Goal of the exercise –
Each of the records must appear again, exactly as it was written.

Provided data –
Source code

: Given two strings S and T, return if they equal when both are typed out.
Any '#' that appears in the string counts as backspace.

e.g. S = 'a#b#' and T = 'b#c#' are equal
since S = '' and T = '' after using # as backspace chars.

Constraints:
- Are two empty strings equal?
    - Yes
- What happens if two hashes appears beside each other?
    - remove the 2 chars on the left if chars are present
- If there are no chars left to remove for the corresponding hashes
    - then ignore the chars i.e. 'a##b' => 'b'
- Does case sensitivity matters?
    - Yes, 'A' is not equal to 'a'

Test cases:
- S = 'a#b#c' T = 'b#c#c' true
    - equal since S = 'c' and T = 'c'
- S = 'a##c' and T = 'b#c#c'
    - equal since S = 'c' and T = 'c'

Answer to the exercise –
Source code

: Given two strings S and T, return if they equal when both are typed out.
Any '#' that appears in the string counts as backspace.

e.g. S = 'a#b#' and T = 'b#c#' are equal
since S = '' and T = '' after using # as backspace chars.

Constraints:
- Are two empty strings equal?
    - Yes
- What happens if two hashes appears beside each other?
    - remove the 2 chars on the left if chars are present
- If there are no chars left to remove for the corresponding hashes
    - then ignore the chars i.e. 'a##b' => 'b'
- Does case sensitivity matters?
    - Yes, 'A' is not equal to 'a'

Test cases:
- S = 'a#b#c' T = 'b#c#c' true
    - equal since S = 'c' and T = 'c'
- S = 'a##c' and T = 'b#c#c'
    - equal since S = 'c' and T = 'c'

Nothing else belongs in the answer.